| Information provided |
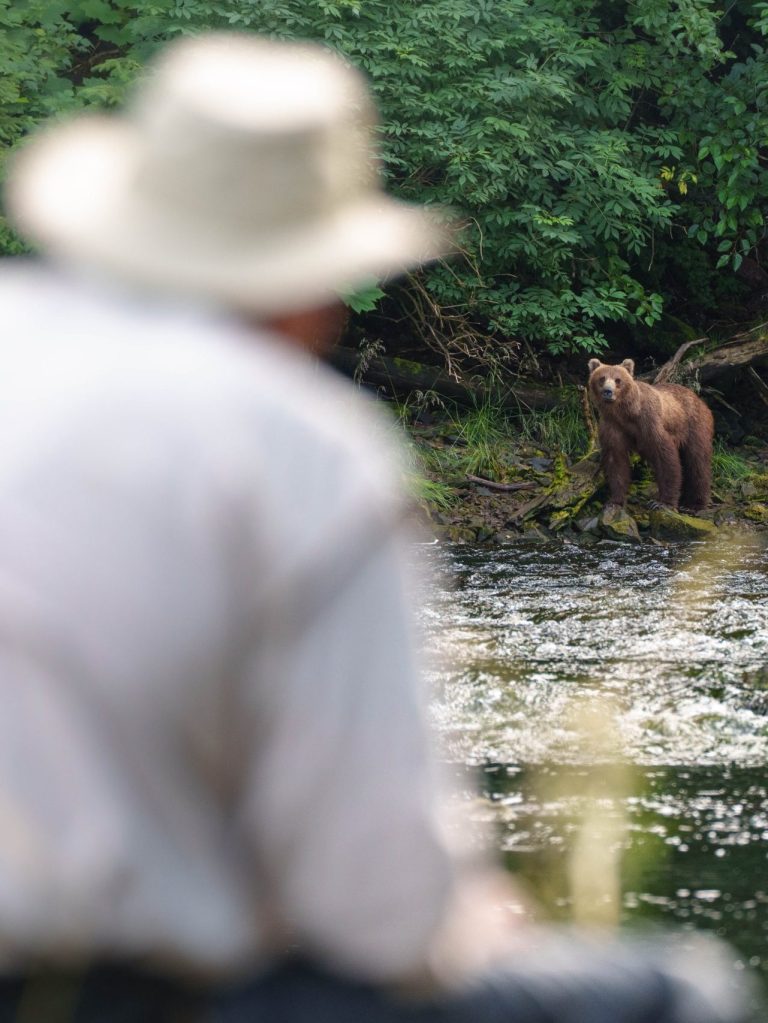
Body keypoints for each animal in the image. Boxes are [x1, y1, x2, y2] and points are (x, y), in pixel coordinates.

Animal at [587, 358, 714, 513]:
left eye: (618, 380)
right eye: (602, 378)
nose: (608, 391)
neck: (625, 413)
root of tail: (699, 399)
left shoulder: (649, 422)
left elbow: (664, 456)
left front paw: (662, 503)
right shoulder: (612, 426)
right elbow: (616, 460)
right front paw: (614, 501)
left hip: (694, 425)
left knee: (697, 460)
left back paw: (694, 504)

| Instructions for the task |
Look over the entries for "right", then copy every line that includes that string.

| Answer for this exercise |
right eye: (602, 378)
right shoulder: (612, 426)
right elbow: (616, 460)
right front paw: (614, 501)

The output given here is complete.